In recent weeks, representatives of the Gadhafi Foundation, a charitable organization run by the Libyan leader’s son, have said repeatedly that a deal to free the five nurses and the doctor was imminent. Multiple calls to the foundation’s offices in Tripoli were not immediately returned or answered today.

Under Islamic law, the families of the children can accept compensation for the injury and express forgiveness, which would lead to the dismissal of the charges against the six. Libyan negotiators have long said that that would be the easiet way to resolve the matter, according to Bulgarian and European diplomats involved in the discussions.

But the Bulgarians have refused to consider suggestions that it offer to pay the families 10 million euros for each infected child, on the ground that making such payments would be tantamount to an admission of guilt, and that in any case the country could not afford that amount of money.

Dimiter Tzantchev, the foreign minister of Bulgaria, said in a statement today that the court’s decision was not a surprise, and that his country “is ready to react appropriately in the next days following the development of the situation.” He said there would be no further official comment today.

While the Gadhafi Foundation has said it was brokering an agreement with the children’s families to resolve the case, there have been continuing signals that the families would not easily be placated. “We are awaiting the execution of the death sentence,” the families’ lawyer, Al-Monseif Khalifa, said in Tripoli today, according to Reuters, which noted that members of 20 of the families demonstrated outside the court.

Analysts said that part of the problem was that Mr.

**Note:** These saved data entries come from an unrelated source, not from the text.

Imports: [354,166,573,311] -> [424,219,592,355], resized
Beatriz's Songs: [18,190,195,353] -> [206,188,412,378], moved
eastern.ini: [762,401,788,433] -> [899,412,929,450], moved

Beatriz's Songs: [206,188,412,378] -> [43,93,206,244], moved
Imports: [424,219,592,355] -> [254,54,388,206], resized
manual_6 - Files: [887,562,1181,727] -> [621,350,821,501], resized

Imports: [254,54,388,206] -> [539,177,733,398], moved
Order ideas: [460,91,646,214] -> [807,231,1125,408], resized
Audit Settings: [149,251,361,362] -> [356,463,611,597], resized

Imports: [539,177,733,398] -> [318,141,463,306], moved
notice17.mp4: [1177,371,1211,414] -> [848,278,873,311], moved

Gadhafi is not popular in Benghazi, analysts said, and his government may not feel that it is in a position to reverse a death sentence that is widely viewed as just and proper there.

The convoluted case began more than a decade ago, in 1998, before Bulgaria was a member of the European Union and before Mr. Gadhafi renounced terrorism. At a time of economic upheaval and rapid inflation in Bulgaria, the five nurses, who were then in their late 30s and 40s, signed contracts to work at Benghazi Children’s Hospital for mundane reasons: to buy an apartment or to put a daughter through college. The Palestinain doctor had grown up in Libya.

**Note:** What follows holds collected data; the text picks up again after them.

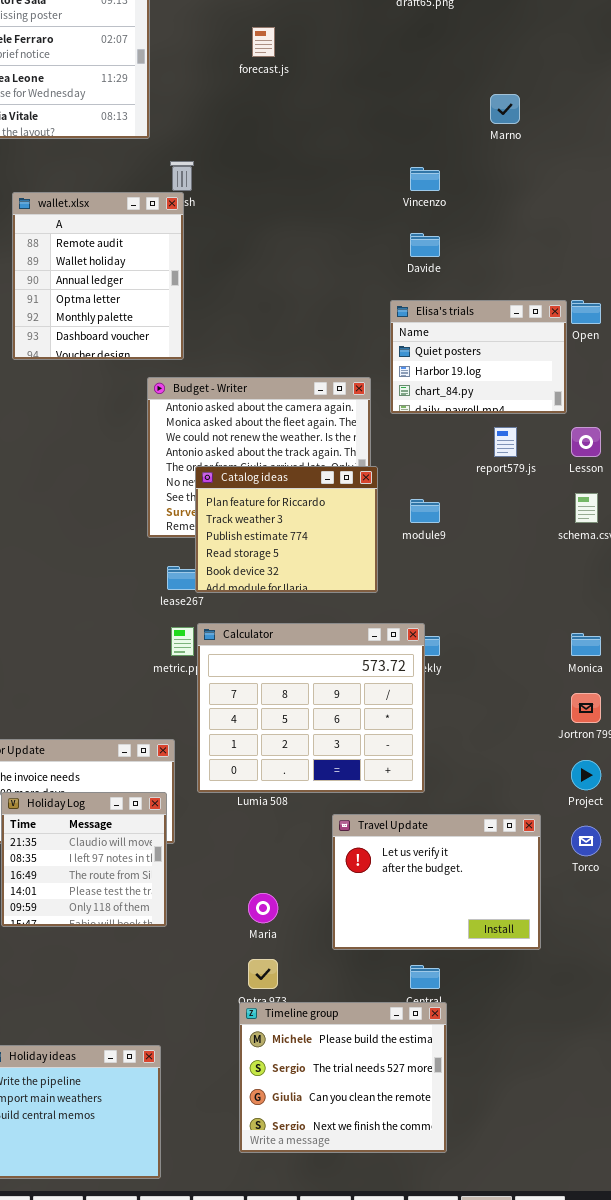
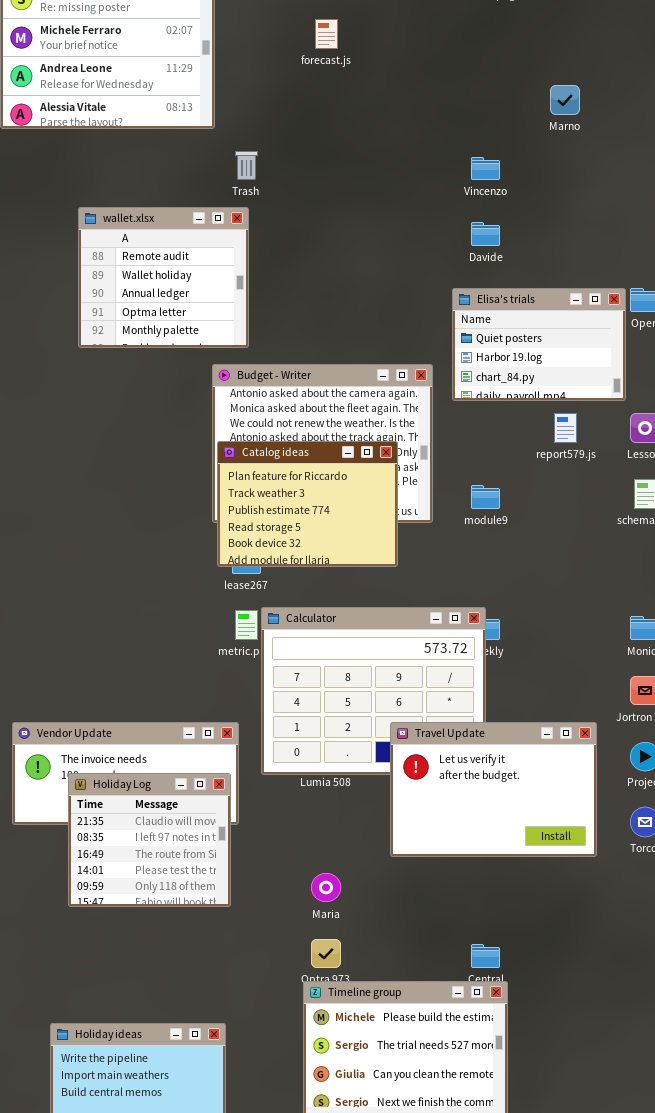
wallet.xlsx: [12,192,184,360] -> [78,207,249,348], resized
Catalog ideas: [195,466,378,593] -> [217,441,398,567], moved
Travel Update: [332,814,541,950] -> [390,722,597,857], moved

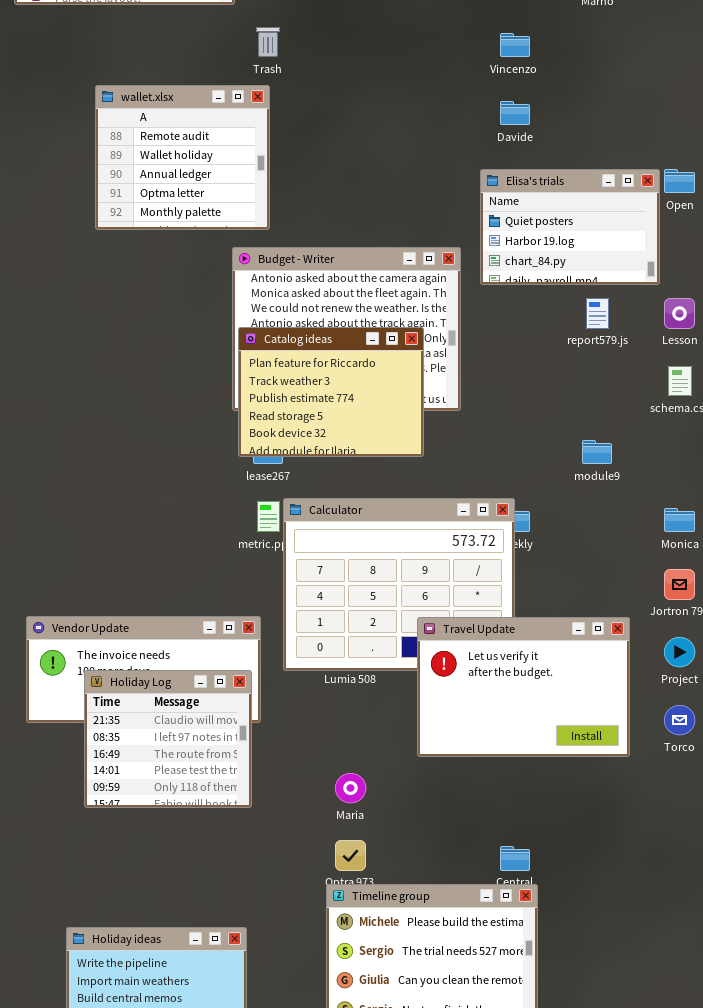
module9: [471,485,500,509] -> [582,440,612,464], moved

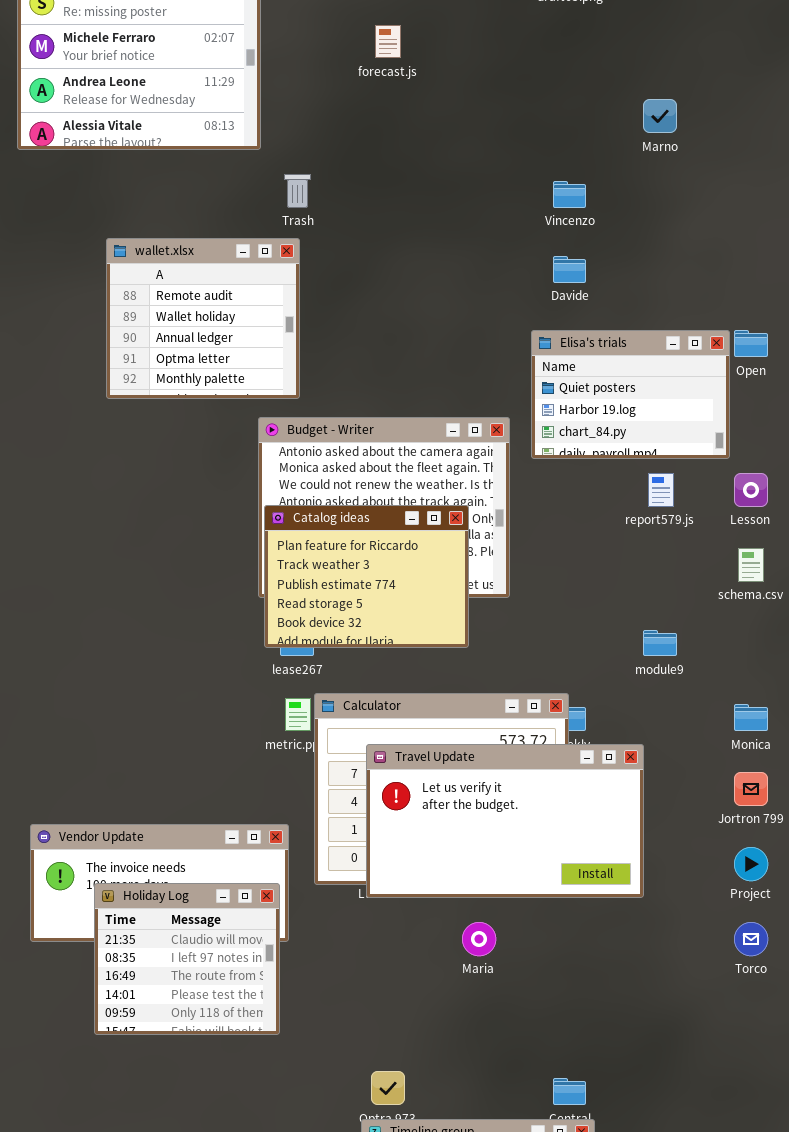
Travel Update: [417,617,630,757] -> [366,744,644,898], moved, resized
Maria: [335,773,366,803] -> [462,922,496,956], moved

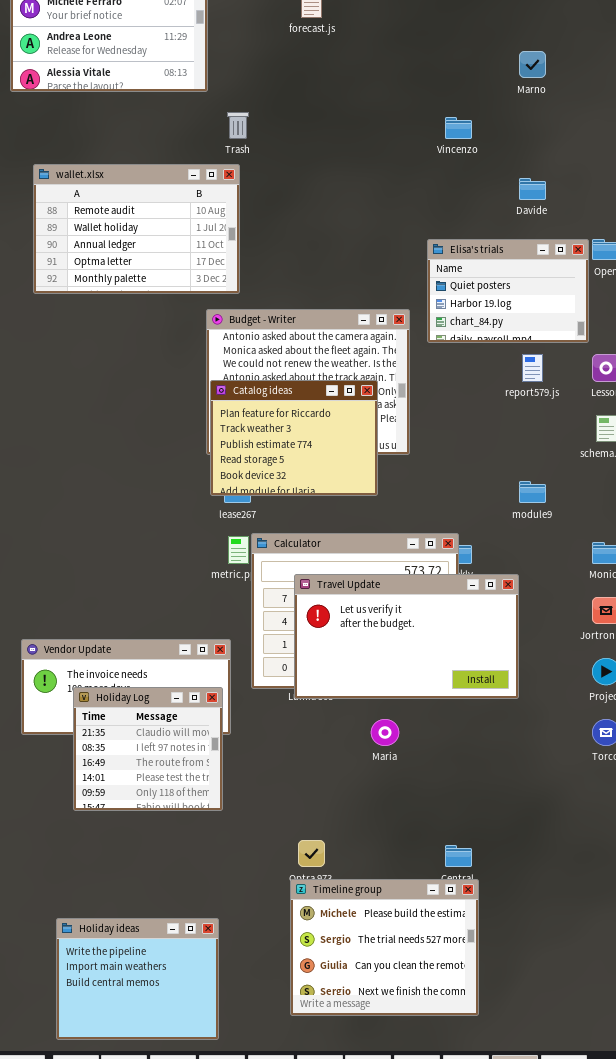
wallet.xlsx: [106,238,300,399] -> [33,164,240,294], resized
Davide: [553,256,586,283] -> [519,178,546,200], moved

The six were arrested in 1999. In the initial indictment, which reads like a spy novel, Libyan prosecutors claimed that the nurses intentionally infected the children as part of a plot by Mossad, the Israeli secret service, to undermine the Libyan state. Prosecutors claimed that the nurses confessed to the crime, and that investigators had found vials of tainted blood in one of the nurses’ rooms. For their part, the nurses said they were tortured and raped while in custody, in order to extract confessions from them.

In 2001, two of the world’s foremost AIDS experts, Dr. Luc Montagnier of France and Dr. Vittorio Colizzi of Italy, were invited by the Gadhafi Foundation to study the evidence and were granted wide access to the hospital. They concluded that poor sanitary practices — such as the transfusion of unsafe blood products — had led to the spread of the AIDS virus, and added that medical records indicated that some of the children had AIDS before the accused nurses arrived in Libya. Libyan authorities refused to provide the scientists with the vial of blood used in evidence.

Last year, more than 100 Nobel laureates signed a petition asking Libya to release the nurses and the doctor. The petition was delivered by hand to Moammar Gaddafi.

Reached by phone today, several member of the group said they had agreed not to discuss the case until later this week, or until there was a ruling from the Supreme Judicial Council.

Dr. Colizzi, who has visited the hospital in Benghazi several times over the last few years to help develop treatment programs there, said today, “I think all we can say for now it that this is incredible, really incredible.”